▶
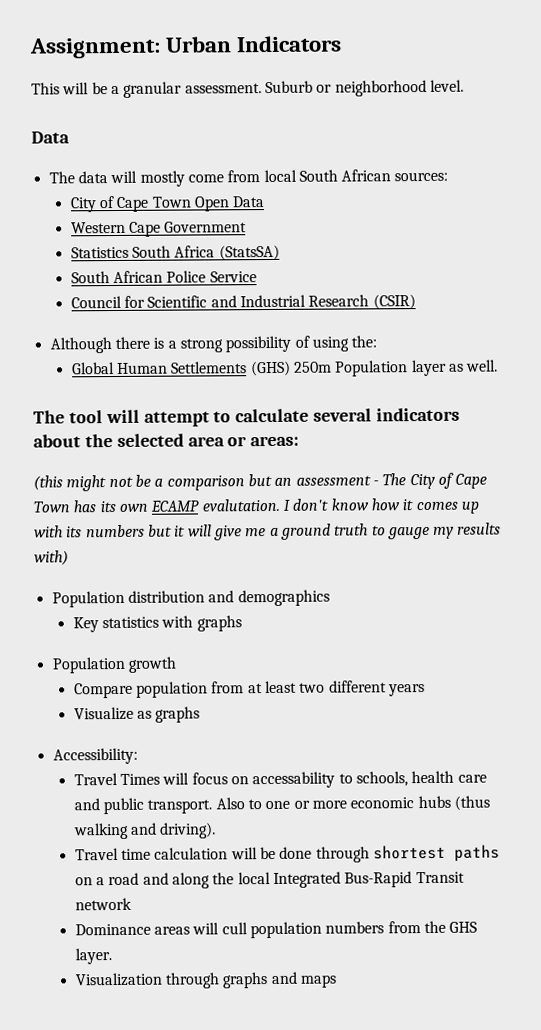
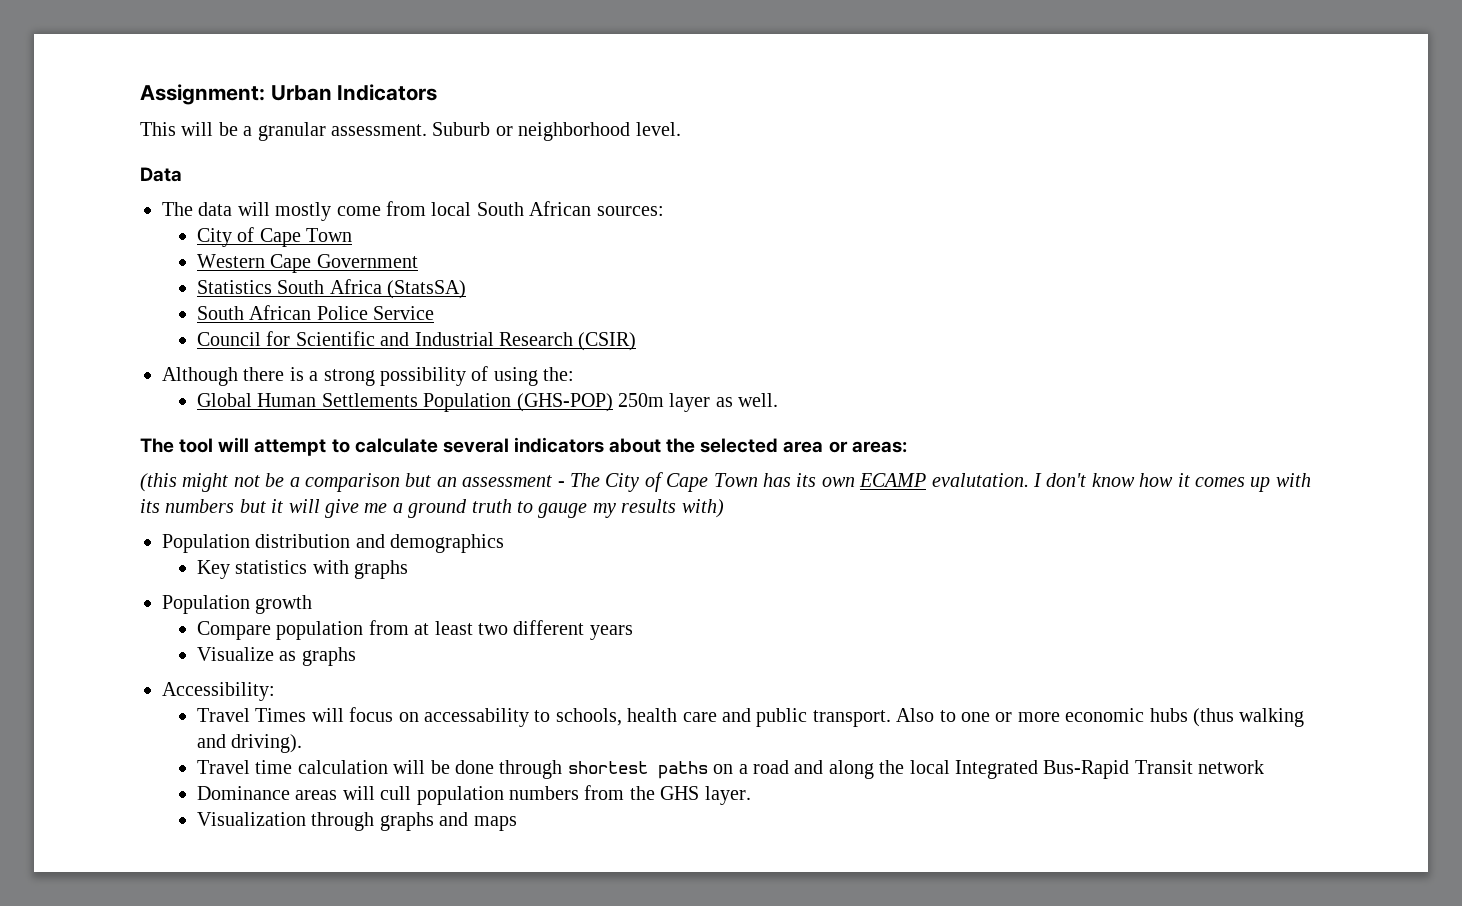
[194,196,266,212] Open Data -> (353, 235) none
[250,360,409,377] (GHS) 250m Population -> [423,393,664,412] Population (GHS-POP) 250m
◀
▶
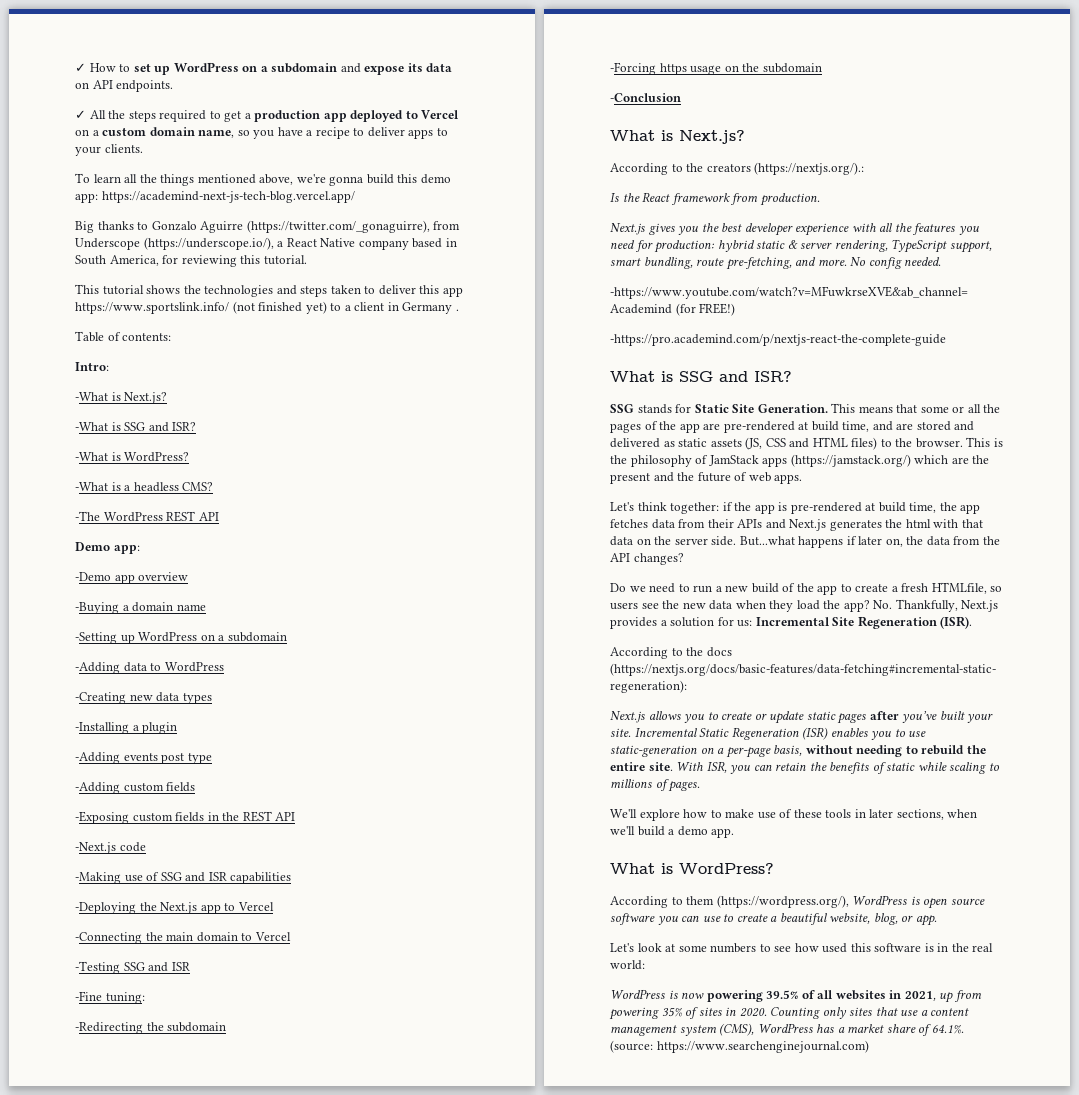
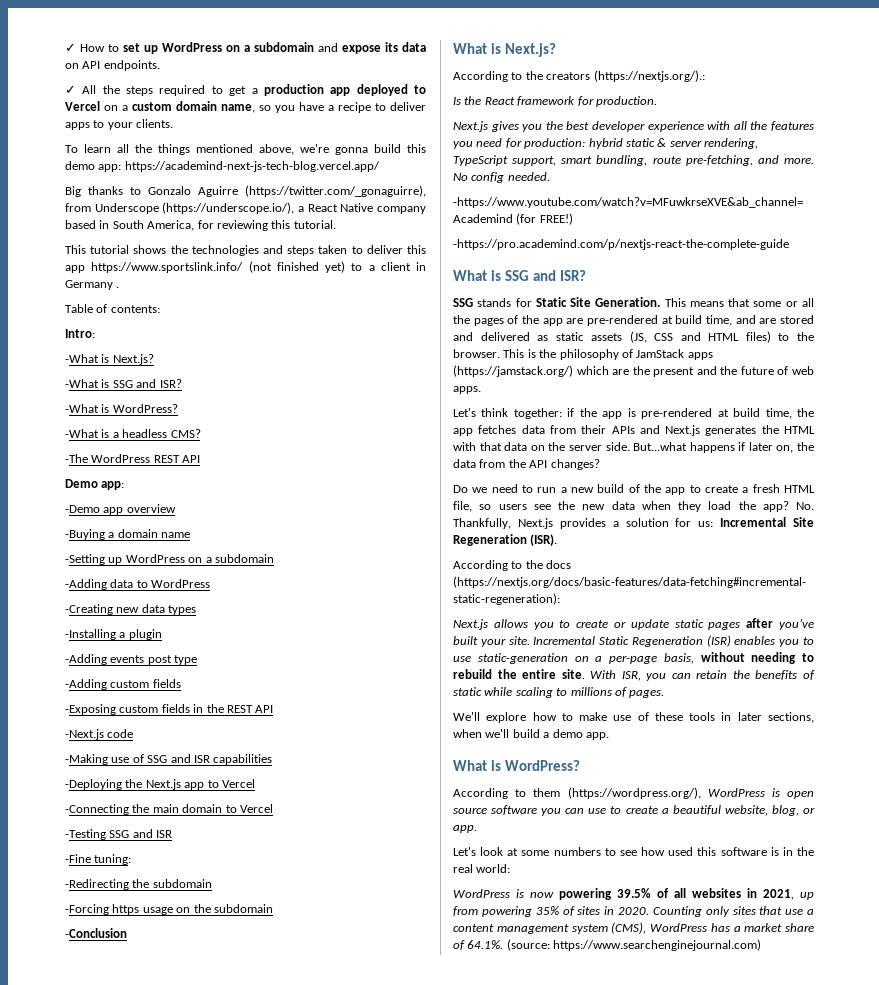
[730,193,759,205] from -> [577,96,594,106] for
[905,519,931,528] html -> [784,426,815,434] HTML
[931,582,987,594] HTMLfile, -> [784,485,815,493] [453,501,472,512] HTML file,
◀
▶
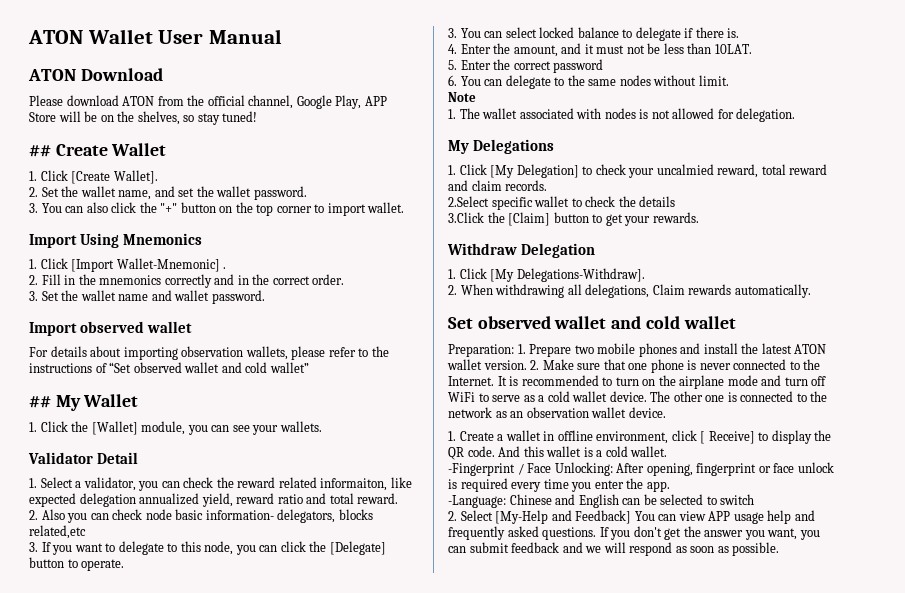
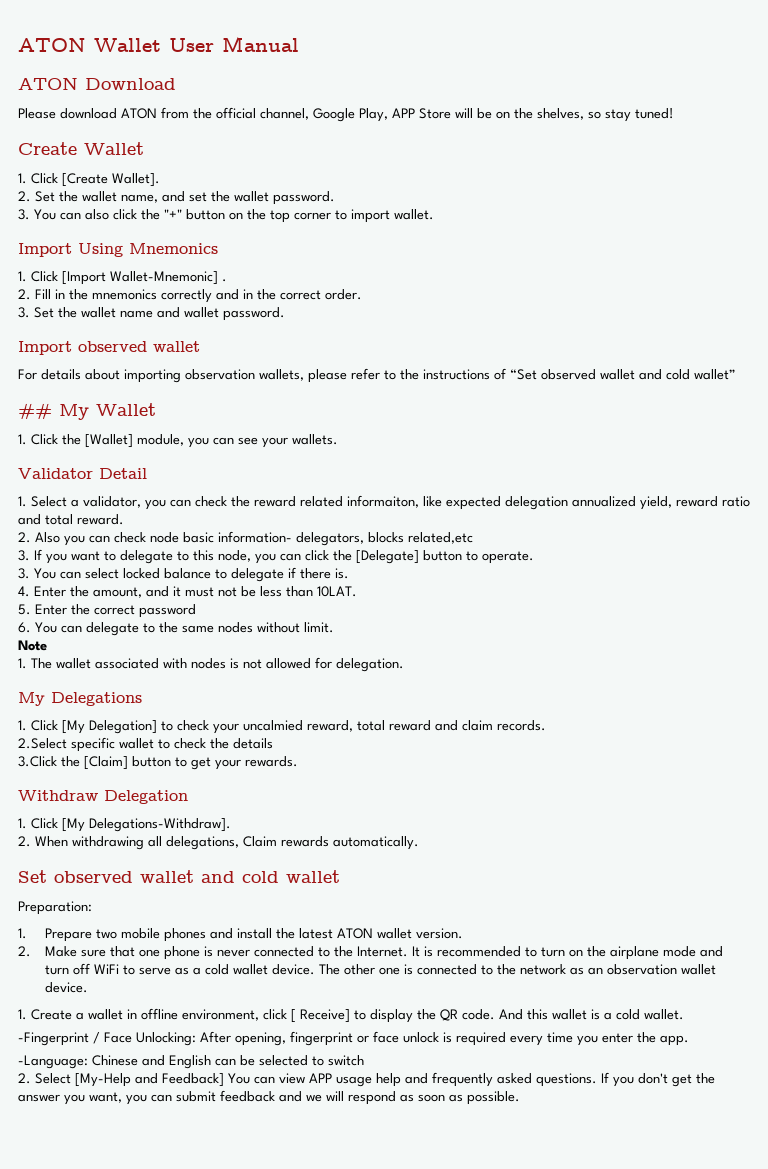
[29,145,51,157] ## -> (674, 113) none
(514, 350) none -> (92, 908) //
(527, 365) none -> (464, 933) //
◀
_DIRECTIVE_. Look above for the line with "[194,196,266,212] Open Data"; retype exactly that line, every line after it up to the line with "[250,360,409,377] (GHS) 250m", and that line too, nothing else.

_COMPLETED TASK_.
[194,196,266,212] Open Data -> (353, 235) none
[250,360,409,377] (GHS) 250m Population -> [423,393,664,412] Population (GHS-POP) 250m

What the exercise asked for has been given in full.